==== DATA PROVIDED
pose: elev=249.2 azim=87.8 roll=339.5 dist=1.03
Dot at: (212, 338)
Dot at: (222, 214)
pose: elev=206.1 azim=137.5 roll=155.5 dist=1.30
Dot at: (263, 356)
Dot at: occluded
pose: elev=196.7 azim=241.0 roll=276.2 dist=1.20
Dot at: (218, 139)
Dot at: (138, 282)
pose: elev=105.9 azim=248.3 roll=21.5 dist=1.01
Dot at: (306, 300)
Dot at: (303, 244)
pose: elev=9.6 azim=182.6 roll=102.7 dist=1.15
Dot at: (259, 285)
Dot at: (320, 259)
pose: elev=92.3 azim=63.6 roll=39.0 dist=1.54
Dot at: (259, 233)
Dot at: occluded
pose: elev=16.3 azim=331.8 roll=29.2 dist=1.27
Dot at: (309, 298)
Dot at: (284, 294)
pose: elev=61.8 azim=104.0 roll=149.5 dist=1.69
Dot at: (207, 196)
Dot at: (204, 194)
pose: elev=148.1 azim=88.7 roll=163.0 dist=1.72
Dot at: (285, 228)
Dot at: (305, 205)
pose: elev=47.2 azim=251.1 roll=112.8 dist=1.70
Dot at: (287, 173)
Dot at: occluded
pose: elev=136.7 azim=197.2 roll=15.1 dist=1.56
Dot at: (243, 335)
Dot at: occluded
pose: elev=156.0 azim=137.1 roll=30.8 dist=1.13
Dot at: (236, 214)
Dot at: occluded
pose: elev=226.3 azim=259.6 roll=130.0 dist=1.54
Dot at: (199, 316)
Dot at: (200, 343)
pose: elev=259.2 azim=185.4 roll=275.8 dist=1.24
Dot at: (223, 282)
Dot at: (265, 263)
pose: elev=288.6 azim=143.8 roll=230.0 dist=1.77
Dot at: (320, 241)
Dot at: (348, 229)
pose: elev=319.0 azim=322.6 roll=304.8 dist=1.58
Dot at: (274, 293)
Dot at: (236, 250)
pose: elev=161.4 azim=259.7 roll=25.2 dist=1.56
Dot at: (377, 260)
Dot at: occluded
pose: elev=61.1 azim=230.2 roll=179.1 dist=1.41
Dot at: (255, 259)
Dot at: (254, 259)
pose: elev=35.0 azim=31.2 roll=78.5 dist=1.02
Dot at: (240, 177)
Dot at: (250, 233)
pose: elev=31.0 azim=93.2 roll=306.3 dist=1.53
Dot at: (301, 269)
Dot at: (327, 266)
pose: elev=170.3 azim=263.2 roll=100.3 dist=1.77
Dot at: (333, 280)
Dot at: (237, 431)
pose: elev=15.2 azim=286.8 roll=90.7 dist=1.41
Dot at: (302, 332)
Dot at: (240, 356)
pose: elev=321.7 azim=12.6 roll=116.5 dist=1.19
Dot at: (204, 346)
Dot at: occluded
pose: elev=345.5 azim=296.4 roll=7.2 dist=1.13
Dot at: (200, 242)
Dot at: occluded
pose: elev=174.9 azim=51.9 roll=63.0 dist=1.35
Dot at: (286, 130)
========
Transcribe the entries verbatim from their first line through the line containing "Dot at: (320, 259)", including both of these lines and nothing beyond them.

pose: elev=249.2 azim=87.8 roll=339.5 dist=1.03
Dot at: (212, 338)
Dot at: (222, 214)
pose: elev=206.1 azim=137.5 roll=155.5 dist=1.30
Dot at: (263, 356)
Dot at: occluded
pose: elev=196.7 azim=241.0 roll=276.2 dist=1.20
Dot at: (218, 139)
Dot at: (138, 282)
pose: elev=105.9 azim=248.3 roll=21.5 dist=1.01
Dot at: (306, 300)
Dot at: (303, 244)
pose: elev=9.6 azim=182.6 roll=102.7 dist=1.15
Dot at: (259, 285)
Dot at: (320, 259)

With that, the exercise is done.